Türkiye’de resmi enflasyon Türkiye İstatistik Kurumu (TÜİK) tarafından açıklanıyor. TÜİK, belirli bir “tüketici sepeti” üzerinden ölçüm yapıyor ve söz konusu sepetin, ortalama bir hanenin harcama alışkanlıklarını yansıttığı iddia ediliyor. Her ne kadar TÜİK enflasyon sepetini kamuoyu ile paylaşmaktan kaçınsa da içinde kira, gıda, ulaşım, sağlık, eğitim, eğlence ve benzeri harcama kalemleri olduğunu biliyoruz. Ancak burada önemli bir sorun var: “Ortalama hane” diye bir şey gerçekte yok. Bu tamamen TÜİK’in hesaplama yöntemini kolaylaştırmak için oluşturduğu yapay bir kurgu.

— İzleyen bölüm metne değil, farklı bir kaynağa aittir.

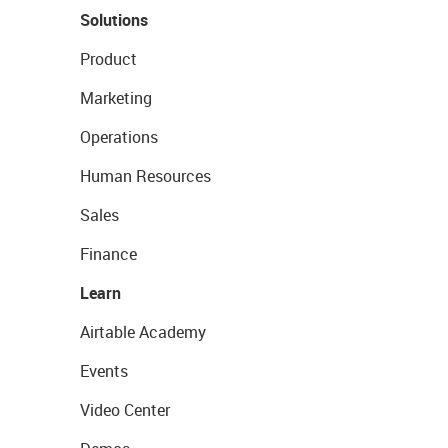
Solutions
Product
Marketing
Operations
Human Resources
Sales
Finance
Learn
Airtable Academy
Events
Video Center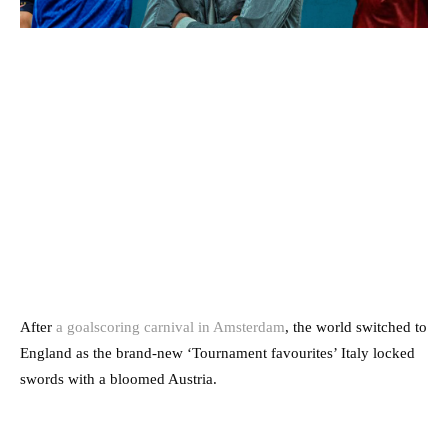
After
a goalscoring carnival in Amsterdam
, the world switched to
England as the brand-new ‘Tournament favourites’ Italy locked
swords with a bloomed Austria.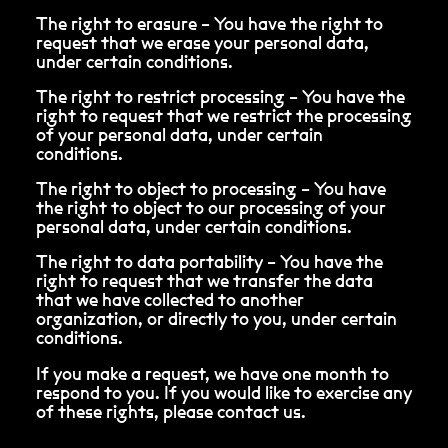
The right to erasure – You have the right to
request that we erase your personal data,
under certain conditions.
The right to restrict processing – You have the
right to request that we restrict the processing
of your personal data, under certain
conditions.
The right to object to processing – You have
the right to object to our processing of your
personal data, under certain conditions.
The right to data portability – You have the
right to request that we transfer the data
that we have collected to another
organization, or directly to you, under certain
conditions.
If you make a request, we have one month to
respond to you. If you would like to exercise any
of these rights, please contact us.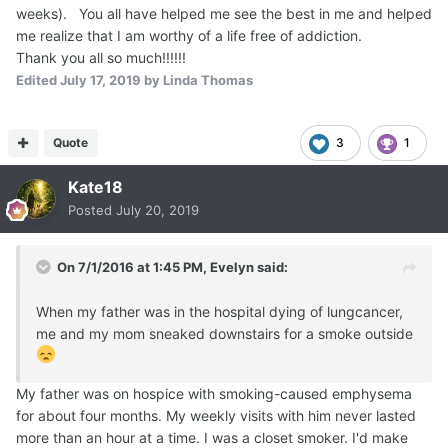
weeks). You all have helped me see the best in me and helped
me realize that I am worthy of a life free of addiction.
Thank you all so much!!!!!!
Edited
July 17, 2019
by Linda Thomas
Quote
3
1
Kate18
Posted
July 20, 2019
On 7/1/2016 at 1:45 PM,
Evelyn
said:
When my father was in the hospital dying of lungcancer,
me and my mom sneaked downstairs for a smoke outside
My father was on hospice with smoking-caused emphysema
for about four months. My weekly visits with him never lasted
more than an hour at a time. I was a closet smoker. I'd make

Bir işçi ailesi gelirinin yarısından fazlasını kiraya ve gıdaya ve ayırırken, üst gelir grubundaki bir aile bütçesinin büyük kısmını lüks tüketime, tatil, özel okul ya da yatırımlarına ayırır. TÜİK’in açıkladığı enflasyon, bu sınıfsal farklılıkları görünmez kılar. Yoksulların sepetinde gıda ve barınma çok daha büyük yer tutarken, zenginlerin sepetinde bunların payı küçüktür. Sonuçta “resmi enflasyon” daha çok orta-üst gelir gruplarının harcama kalıplarını yansıtır.
Bugün Türkiye’de açıklanan resmi enflasyon oranlarının güvenilirliği kamuoyunda uzun süredir ciddi şekilde tartışılıyor. Enflasyon Araştırma Grubu (ENAG) gibi bağımsız oluşumların hesapladığı oranlar ile TÜİK verileri arasında büyük farklar var. Örneğin, gıda fiyatlarının yıllık artışı ile TÜİK’in açıkladığı oran arasında yarı yarıya fark var.
2025 yılında TÜİK’in enflasyon sepetinde gıdanın payı yüzde 25, kiranın payı yüzde 15 civarındayken, dar gelirli bir aile için bu oranlar toplamda yüzde 60’ın üzerinde. Erdoğan-Şimşek programının katı bir şekilde uygulandığı ve halkın geçim krizinin her geçen gün derinleştiği koşullarda TÜİK’in açıkladığı enflasyon verilerinin gerçeği yansıttığına kimse inanmıyor.
Kamuoyunda hakim kanaat, resmi rakamlara siyasi müdahale olduğu yönünde. Bu nedenle resmi enflasyonun “gerçek hayatın enflasyonu”nu tam olarak yansıtmadığı, daha çok iktidarın siyasal-ekonomik ihtiyaçlarına göre düzenlenen bir istatistik işlevi olduğu konusunda hemen herkes hemfikir.
Emekçiler için enflasyon, özellikle de hayat pahalılığı sadece bir istatistik değil, günlük yaşamın en yakıcı gerçekliğini oluşturuyor. Asgari ücretle çalışan bir işçinin ücreti yıl başında 22 bin 102 lira iken yılın ilk sekiz ayı içinde reel değeri 16 bin liranın altına geriledi.
TÜİK tarafından açıklanan resmi enflasyon ile işçilerin enflasyonu arasında en az iki kat fark olduğunu görmek için ekonomi uzmanı olmaya gerek yok. Bu acı fark, sadece rakam değil; sofradaki ekmeğin küçülmesi, yetersiz beslenme sorununun büyümesi, çocuğun okul harçlığının yetmemesi, faturaların ödenememesi, kredi ve kredi kartı borçlarının geri döndürülemez şekilde birikmesi demek.
Zenginler için “katlanılabilir bir maliyet” olan enflasyon, yoksullar için daha fazla açlık ve yoksunluk anlamına gelir. Bu nedenle enflasyon ölçümü sadece teknik bir hesaplama değil, sınıfsal bir meseledir. TÜİK “kimin enflasyonu?”nu ölçüyor sorusu aslında “Kimin hayatı değerli sayılıyor?” sorusuna denk düşüyor. O nedenle Türkiye’de her ay açıklanan resmi enflasyon işçilerin değil, sermayenin enflasyonudur.